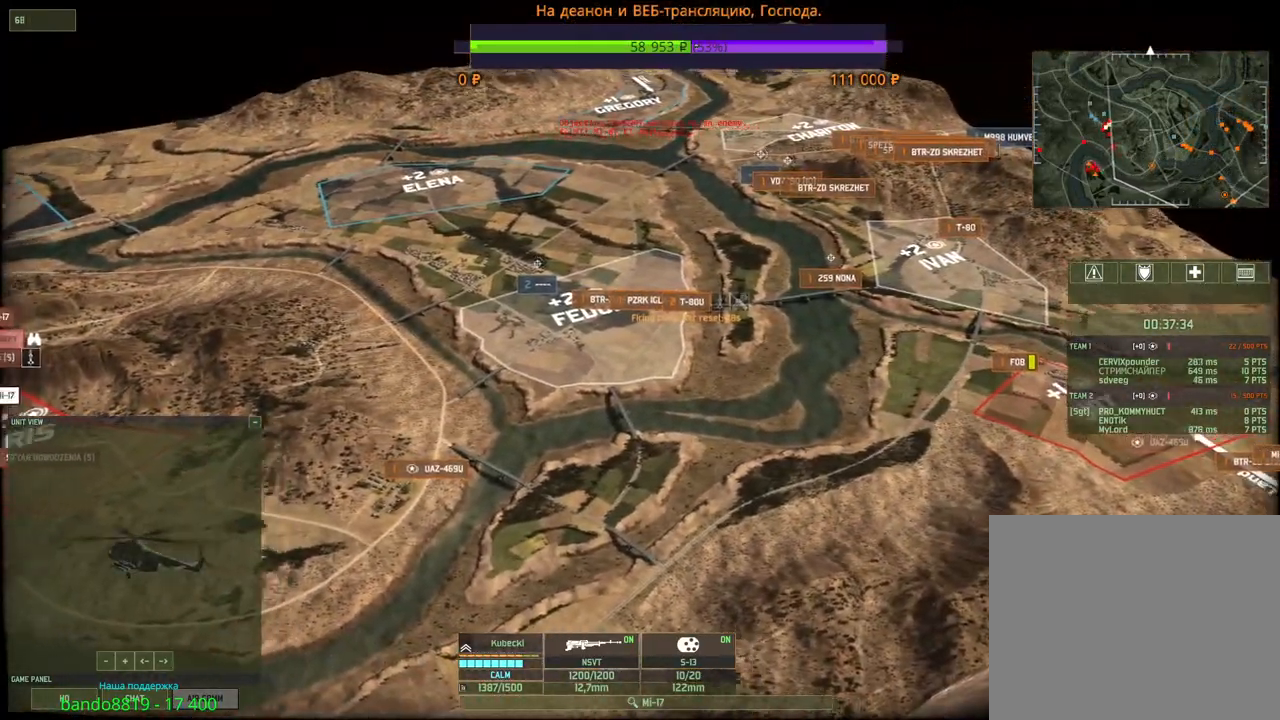
{"keys": ["a", "w"], "mouse": [], "events": [[250, "mouse_wheel", "up"], [250, "w", "down"], [466, "mouse_wheel", "down"], [500, "mouse_wheel", "up"]]}
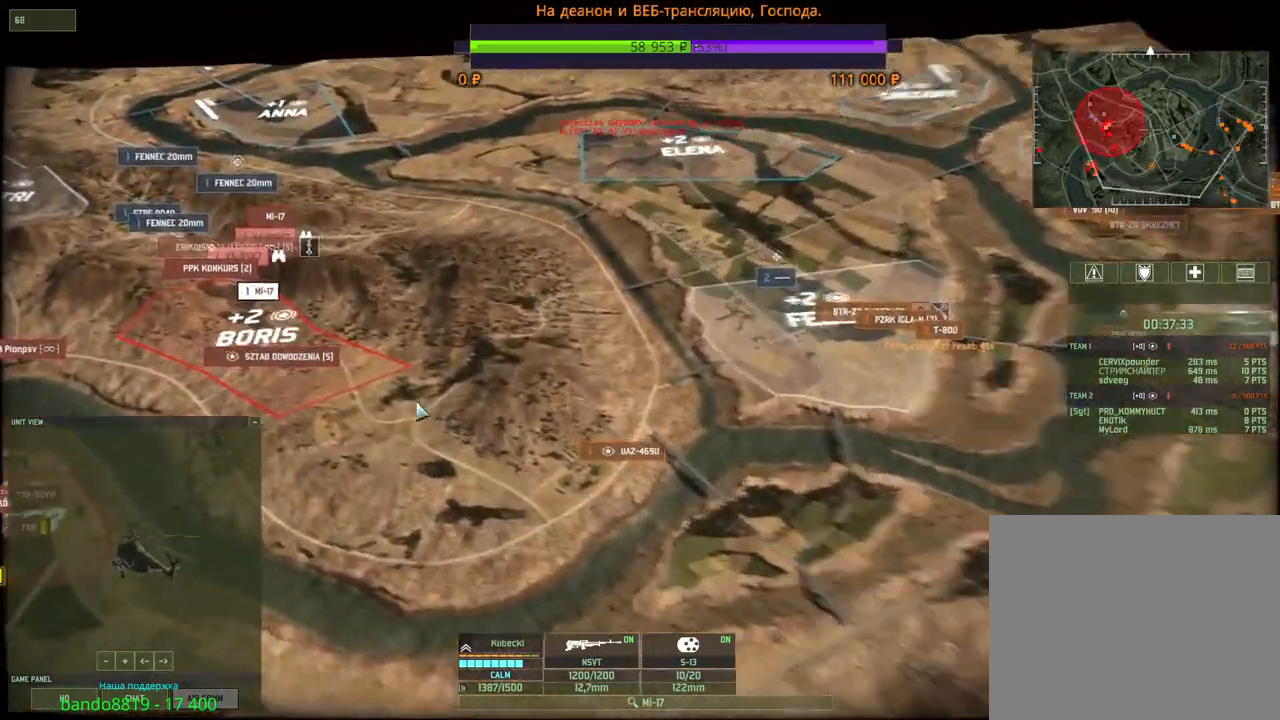
{"keys": [], "mouse": [], "events": [[383, "w", "up"], [400, "a", "up"]]}
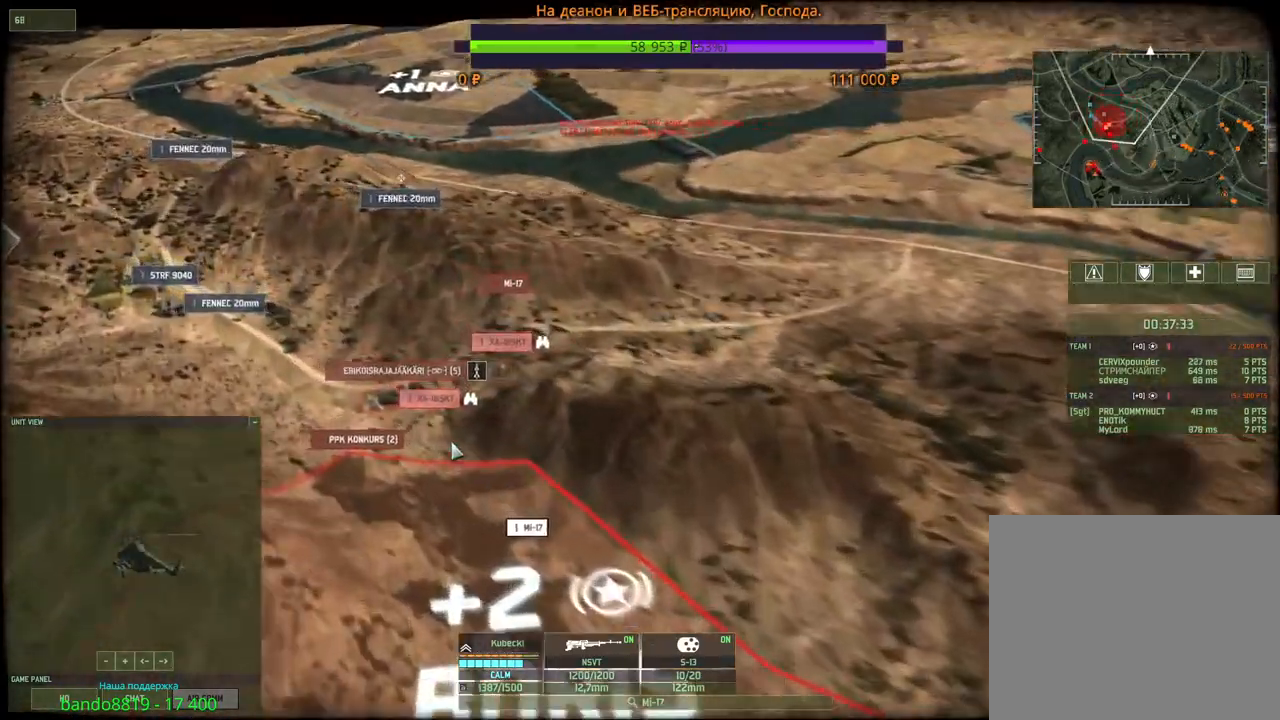
{"keys": [], "mouse": [], "events": [[133, "s", "down"], [250, "s", "up"]]}
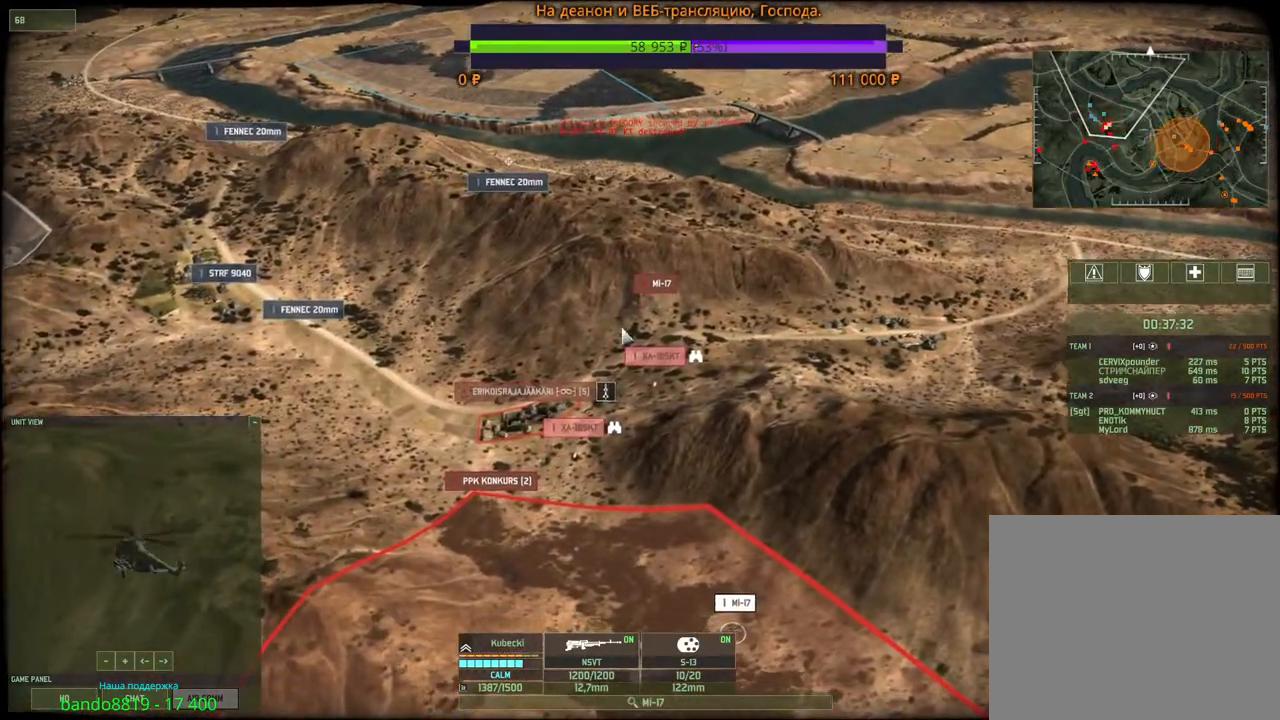
{"keys": [], "mouse": [], "events": [[116, "mouse_left", "down"], [200, "mouse_left", "up"], [366, "e", "down"], [483, "e", "up"]]}
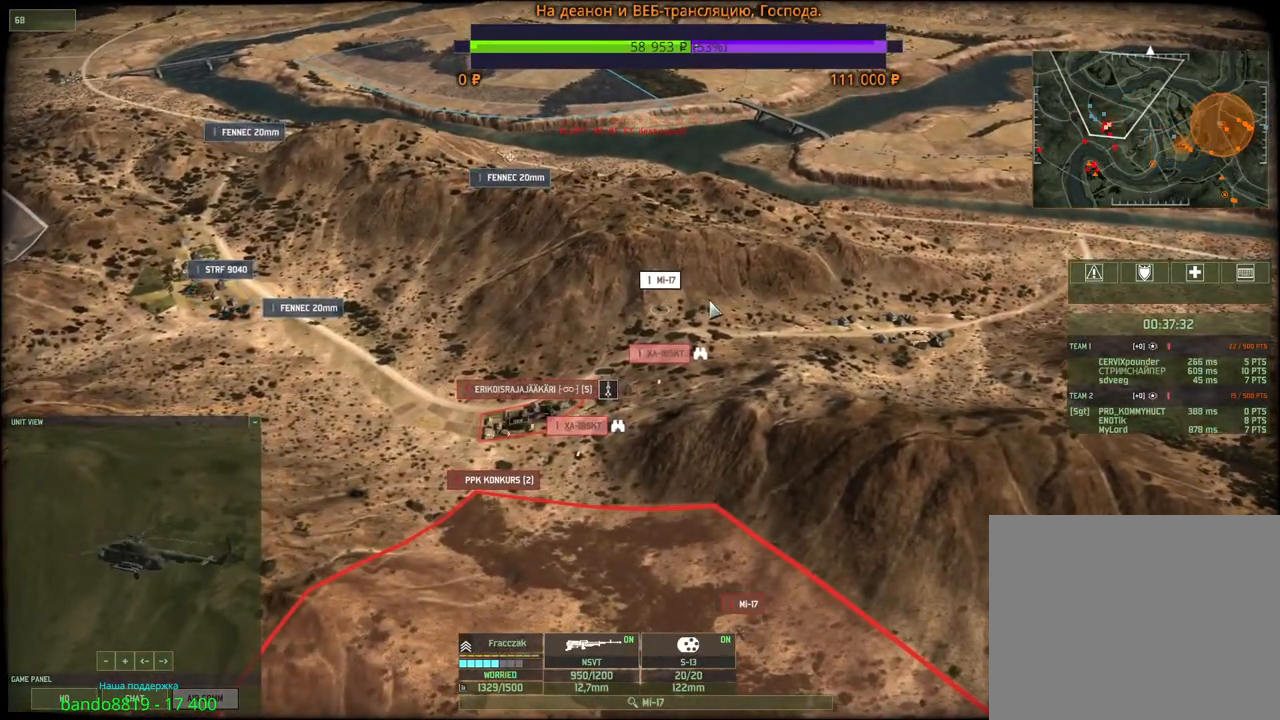
{"keys": [], "mouse": [], "events": []}
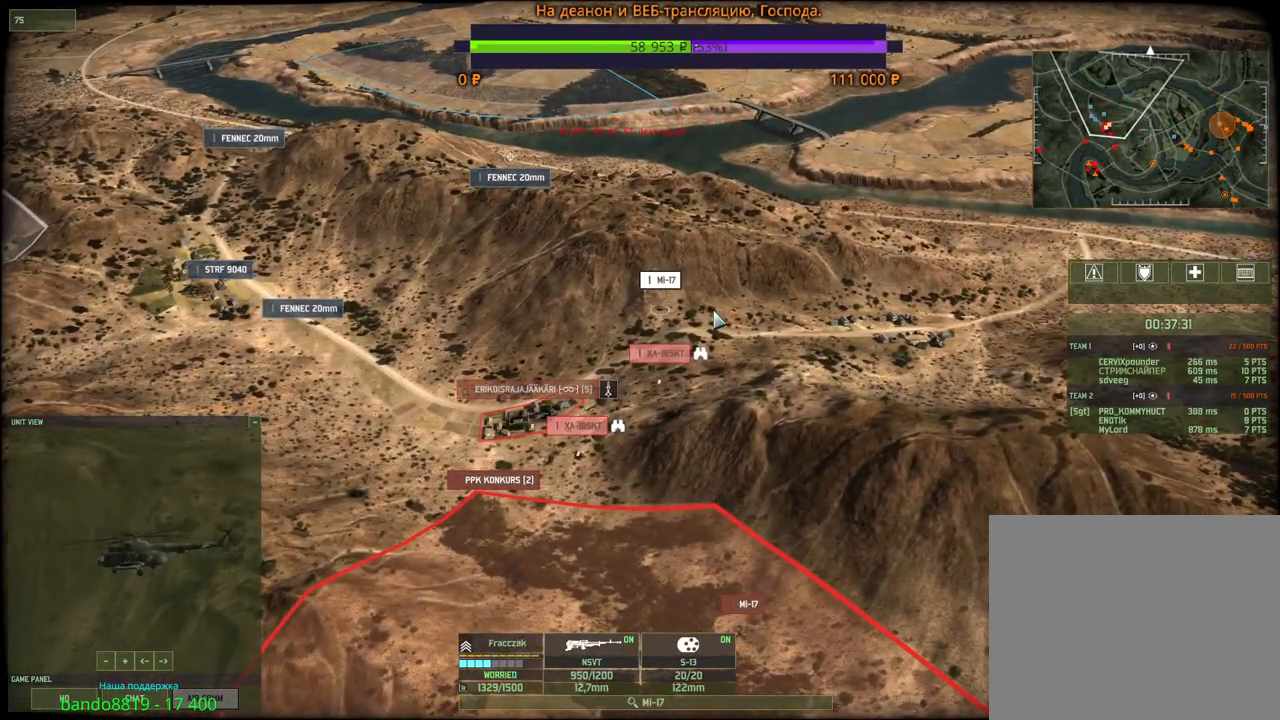
{"keys": [], "mouse": [], "events": []}
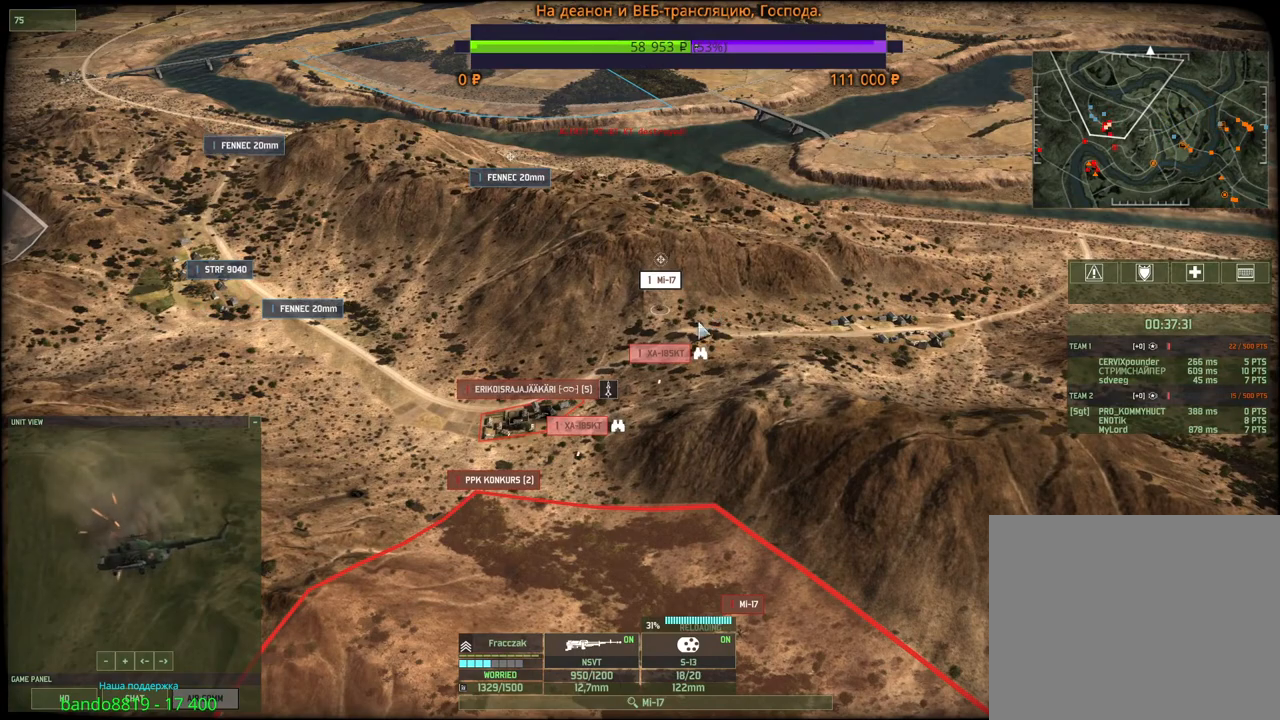
{"keys": [], "mouse": [], "events": []}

════════

WHAT TO PRODUCE:
Determine how many lines of the listing above contain the string "down", and answer with that figure alone.

ANSWER BELOW:
3